What to work on: Lines from the material below that hold the string "خزانات" are what is needed; copy each of them.

Input data:
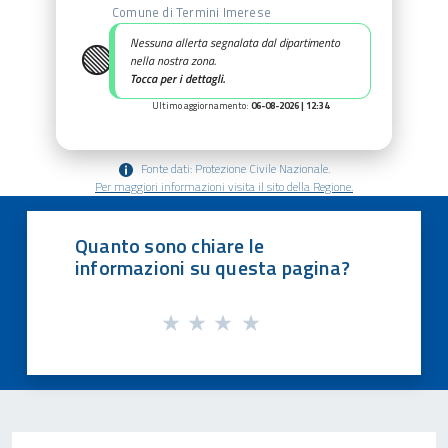
Comune di Termini Imerese
🟢
Nessuna allerta segnalata dal dipartimento
nella nostra zona.
Tocca per i dettagli.
Ultimo aggiornamento:
06-08-2026 | 12:34
Fonte dati: Protezione Civile Nazionale.
Per maggiori informazioni visita il sito della Regione.
Quanto sono chiare le
informazioni su questa pagina?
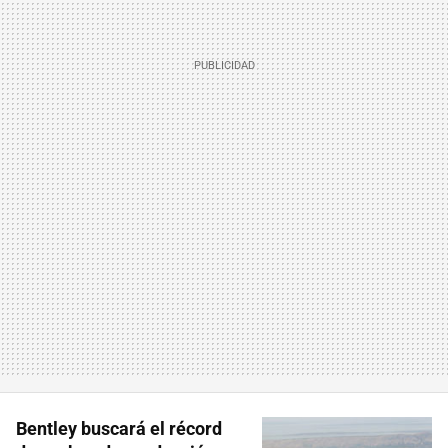
Bentley buscará el récord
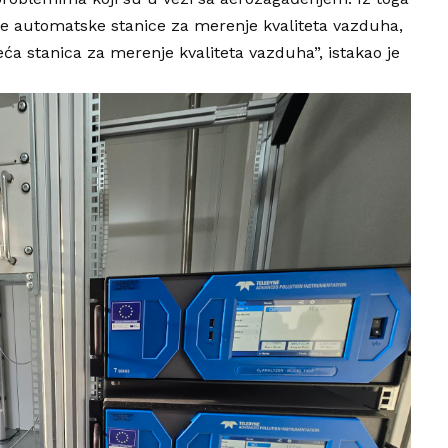
nje automatske stanice za merenje kvaliteta vazduha,
eća stanica za merenje kvaliteta vazduha”, istakao je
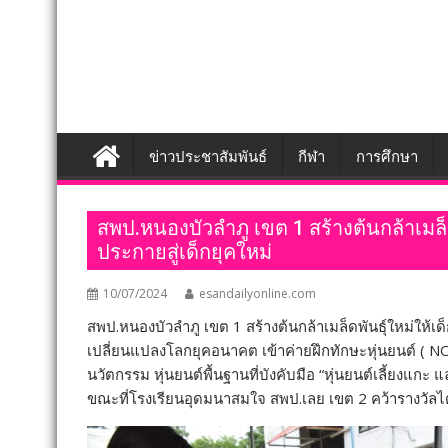
ข่าวประชาสัมพันธ์
กีฬา
การศึกษา
สพป.หนองบัวลำภู เขต 1 สร้างต้นกล้าเมล็ดพั
ประกายสู่เด็กยุคใหม่
10/07/2024
esandailyonline.com
สพป.หนองบัวลำภู เขต 1 สร้างต้นกล้าเมล็ดพันธุ์ใหม่ให้เด็ก
เปลี่ยนแปลงโลกยุคอนาคต เข้าค่ายฝึกทักษะหุ่นยนต์ (
นวัตกรรม หุ่นยนต์พื้นฐานที่บังคับมือ “หุ่นยนต์เลี้ยงแก
ขณะที่โรงเรียนอุดมนาสมใจ สพป.เลย เขต 2 คว้ารางวัลได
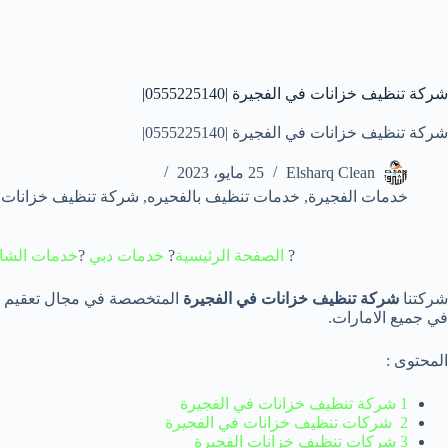
شركة تنظيف خزانات في الفجيرة |0555225140|
شركة تنظيف خزانات في الفجيرة |0555225140|
Elsharq Clean
25 مايو، 2023
خدمات الفجيرة
,
خدمات تنظيف بالفحيره
,
شركة تنظيف خزانات ال
?
الصفحة الرئيسية
?
خدمات دبي
?
خدمات الشا
شركتنا
شركة تنظيف خزانات في الفجيرة
المتخصصة في مجال تعقيم وتن
في جميع الامارات.
المحتوى :
1 شركة تنظيف خزانات في الفجيرة
2 شركات تنظيف خزانات في الفجيرة
3 شركات تنظيف خزانات الفجيرة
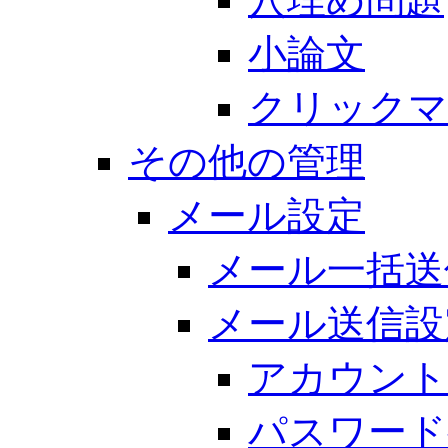
小論文
クリックマ
その他の管理
メール設定
メール一括送
メール送信設
アカウント
パスワード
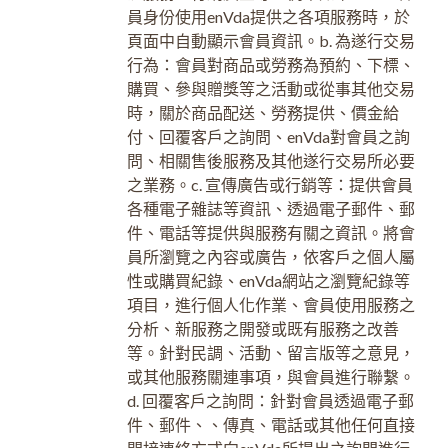
員身份使用enVda提供之各項服務時，於
頁面中自動顯示會員資訊。b. 為遂行交易
行為：會員對商品或勞務為預約、下標、
購買、參與贈獎等之活動或從事其他交易
時，關於商品配送、勞務提供、價金給
付、回覆客戶之詢問、enVda對會員之詢
問、相關售後服務及其他遂行交易所必要
之業務。c. 宣傳廣告或行銷等：提供會員
各種電子雜誌等資訊、透過電子郵件、郵
件、電話等提供與服務有關之資訊。將會
員所瀏覽之內容或廣告，依客戶之個人屬
性或購買紀錄、enVda網站之瀏覽紀錄等
項目，進行個人化作業、會員使用服務之
分析、新服務之開發或既有服務之改善
等。針對民調、活動、留言版等之意見，
或其他服務關連事項，與會員進行聯繫。
d. 回覆客戶之詢問：針對會員透過電子郵
件、郵件、、傳真、電話或其他任何直接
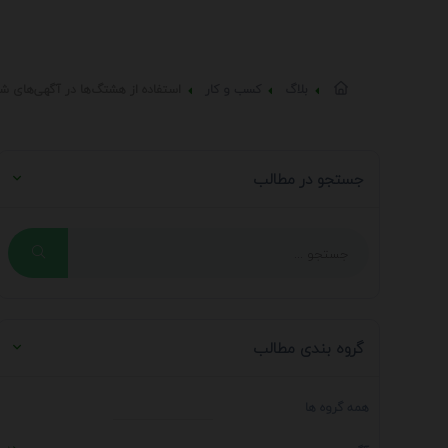
بلاگ
کسب و کار
استفاده از هشتگ‌ها در آگهی‌های ش
جستجو در مطالب
گروه بندی مطالب
همه گروه ها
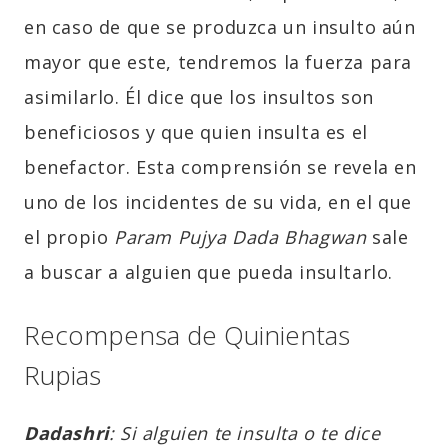
en caso de que se produzca un insulto aún
mayor que este, tendremos la fuerza para
asimilarlo. Él dice que los insultos son
beneficiosos y que quien insulta es el
benefactor. Esta comprensión se revela en
uno de los incidentes de su vida, en el que
el propio
Param Pujya Dada Bhagwan
sale
a buscar a alguien que pueda insultarlo.
Recompensa de Quinientas
Rupias
Dadashri
: Si alguien te insulta o te dice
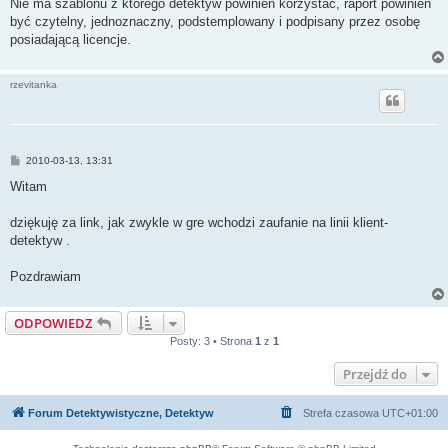
Nie ma szablonu z którego detektyw powinien korzystać, raport powinien
być czytelny, jednoznaczny, podstemplowany i podpisany przez osobę
posiadającą licencje.
rzevitanka
P
2010-03-13, 13:31
o
s
Witam
t
dziękuję za link, jak zwykle w gre wchodzi zaufanie na linii klient-
detektyw .
Pozdrawiam
ODPOWIEDZ
Posty: 3 • Strona
1
z
1
Przejdź do
Forum Detektywistyczne, Detektyw
Strefa czasowa
UTC+01:00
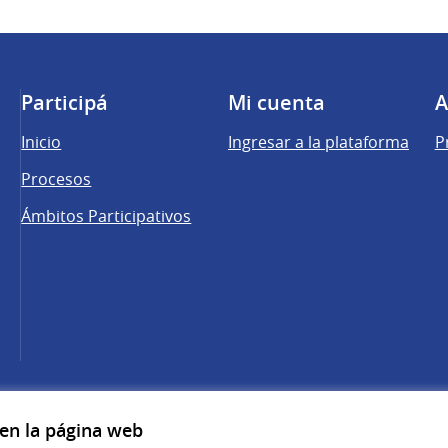
Participá
Mi cuenta
A
Inicio
Ingresar a la plataforma
P
Procesos
Ámbitos Participativos
una pestaña nueva)
cebook
 YouTube
 en la página web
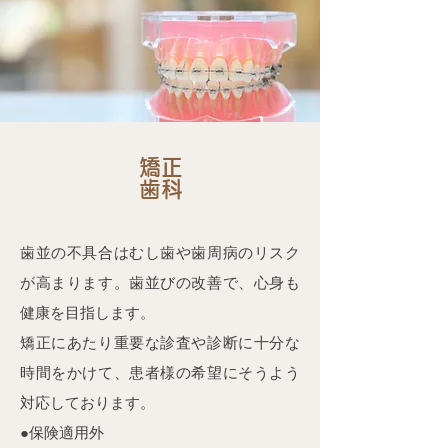
矯正
歯科
歯並の不具合はむし歯や歯周病のリスク
が高まります。歯並びの改善で、心身も
健康を目指します。
矯正にあたり重要な診査や診断に十分な
時間をかけて、患者様の希望にそうよう
対応しております。
​●保険適用外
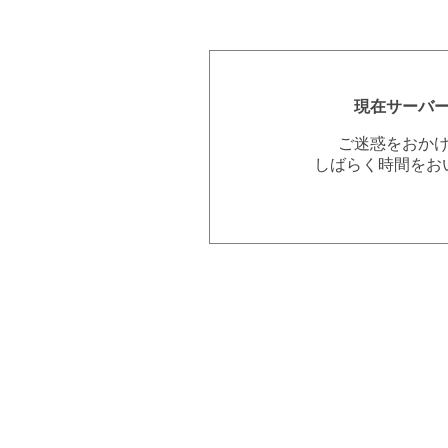
現在サーバ
ご迷惑をおか
しばらく時間をお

Result:
شركة تنظيف خزانات في الفجيرة |0555225140|
شركة تنظيف خزانات في الفجيرة |0555225140|
شركة تنظيف خزانات ال
شركة تنظيف خزانات في الفجيرة
1 شركة تنظيف خزانات في الفجيرة
2 شركات تنظيف خزانات في الفجيرة
3 شركات تنظيف خزانات الفجيرة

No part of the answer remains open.